[Limb landmark coordinates]
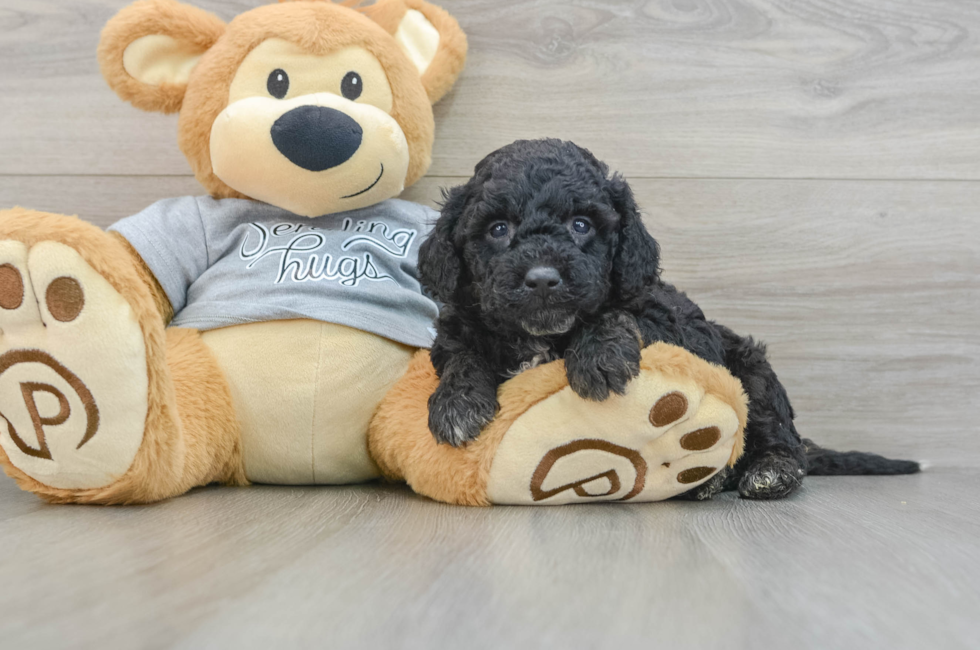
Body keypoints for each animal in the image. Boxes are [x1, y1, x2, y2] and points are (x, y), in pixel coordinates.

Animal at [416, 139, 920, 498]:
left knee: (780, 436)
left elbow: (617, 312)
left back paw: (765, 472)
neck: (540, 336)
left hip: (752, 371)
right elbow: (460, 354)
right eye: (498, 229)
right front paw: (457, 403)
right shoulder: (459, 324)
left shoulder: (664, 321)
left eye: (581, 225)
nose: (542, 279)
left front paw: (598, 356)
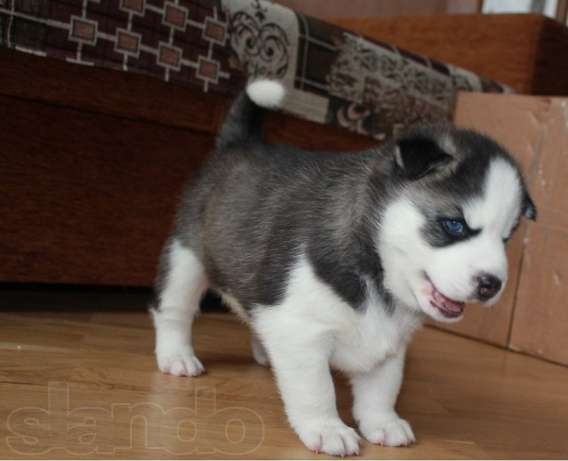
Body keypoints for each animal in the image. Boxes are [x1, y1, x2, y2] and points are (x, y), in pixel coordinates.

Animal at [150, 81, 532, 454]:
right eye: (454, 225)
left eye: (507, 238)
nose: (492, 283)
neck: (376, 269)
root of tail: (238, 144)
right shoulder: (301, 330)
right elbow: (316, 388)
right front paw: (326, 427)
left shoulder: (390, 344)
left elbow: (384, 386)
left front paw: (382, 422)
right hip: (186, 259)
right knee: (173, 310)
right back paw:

Problem statement -
Please reproduce each entry exactly as given and omit the pictures.

Solution for this task -
Body keypoints for each animal in the image. Boxes are [x1, y1, x2, y2] and points are (x, y), in pixel coordinates.

Animal at [416, 139, 920, 498]:
left knee: (780, 436)
left elbow: (617, 312)
left back paw: (765, 472)
neck: (540, 336)
left hip: (752, 371)
right elbow: (460, 354)
right eye: (498, 229)
right front paw: (457, 403)
right shoulder: (459, 324)
left shoulder: (664, 321)
left eye: (581, 225)
nose: (542, 279)
left front paw: (598, 356)
Body keypoints for each animal in the image. Boxes are [x1, y1, x2, y2] and points are (x, y), in pixel coordinates.

Animal at [150, 81, 532, 454]:
right eye: (454, 225)
left eye: (507, 238)
nose: (492, 283)
neck: (376, 269)
root of tail: (238, 144)
right shoulder: (301, 330)
right elbow: (316, 388)
right front paw: (326, 427)
left shoulder: (390, 344)
left elbow: (384, 386)
left front paw: (382, 422)
right hip: (186, 259)
right knee: (173, 310)
right back paw:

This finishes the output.